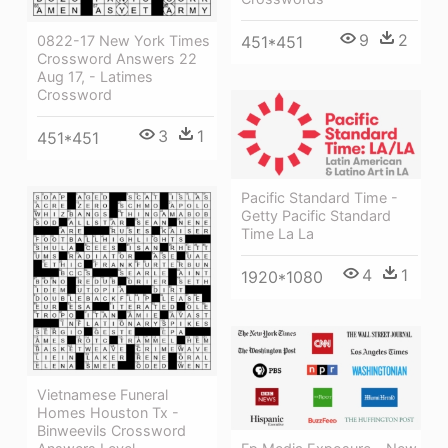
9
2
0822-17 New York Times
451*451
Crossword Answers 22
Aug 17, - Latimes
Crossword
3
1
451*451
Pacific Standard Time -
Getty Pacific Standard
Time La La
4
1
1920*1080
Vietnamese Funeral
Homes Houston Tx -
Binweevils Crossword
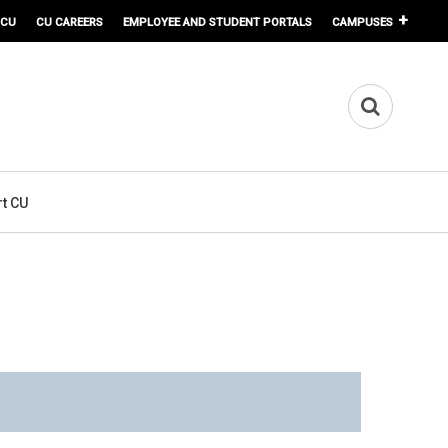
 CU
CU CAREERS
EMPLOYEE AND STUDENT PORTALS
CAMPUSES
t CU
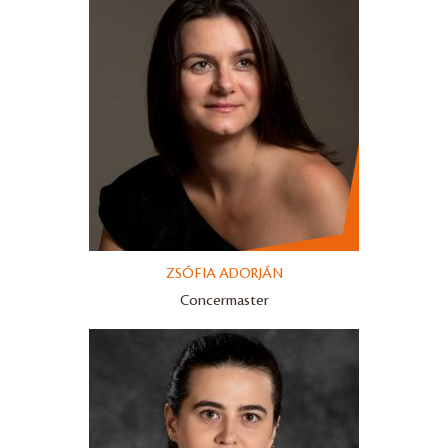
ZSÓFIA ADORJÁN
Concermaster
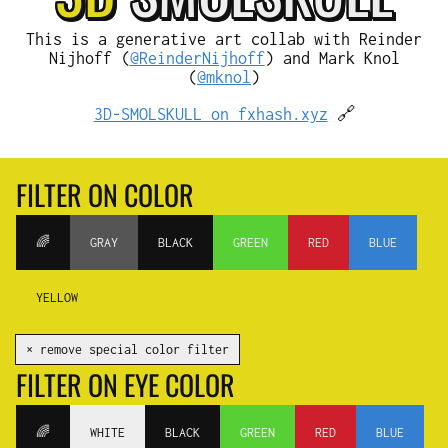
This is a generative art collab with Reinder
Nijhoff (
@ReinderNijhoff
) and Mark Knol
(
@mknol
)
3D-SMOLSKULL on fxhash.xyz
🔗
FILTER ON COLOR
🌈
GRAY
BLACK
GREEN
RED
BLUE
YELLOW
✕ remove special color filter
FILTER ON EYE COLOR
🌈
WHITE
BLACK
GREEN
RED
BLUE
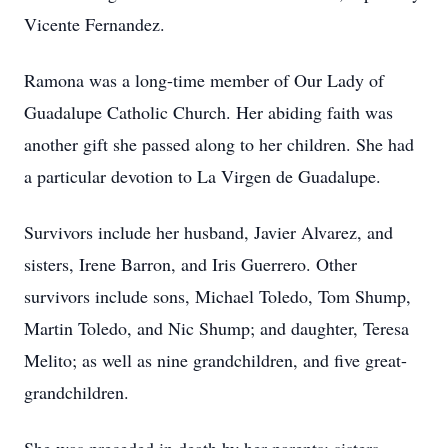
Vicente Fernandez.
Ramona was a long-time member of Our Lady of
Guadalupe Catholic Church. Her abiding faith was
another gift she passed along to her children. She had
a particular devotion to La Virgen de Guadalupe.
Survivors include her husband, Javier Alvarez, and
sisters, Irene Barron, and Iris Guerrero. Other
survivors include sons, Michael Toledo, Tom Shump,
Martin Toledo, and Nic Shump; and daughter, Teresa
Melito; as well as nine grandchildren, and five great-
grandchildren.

...

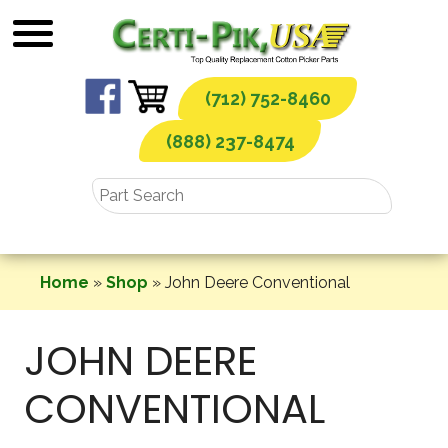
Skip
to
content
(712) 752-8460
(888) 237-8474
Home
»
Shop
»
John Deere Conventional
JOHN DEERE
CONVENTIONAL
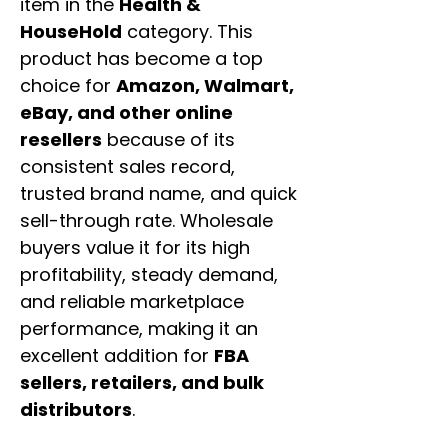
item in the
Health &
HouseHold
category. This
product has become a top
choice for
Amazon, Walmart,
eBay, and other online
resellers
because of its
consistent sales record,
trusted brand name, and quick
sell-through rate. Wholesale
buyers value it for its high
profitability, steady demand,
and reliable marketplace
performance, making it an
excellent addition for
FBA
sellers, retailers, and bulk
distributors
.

**DIRECTIONS**
Bring together each line above where the string "grandchildren" turns up.

**RESPONSE**
Melito; as well as nine grandchildren, and five great-
grandchildren.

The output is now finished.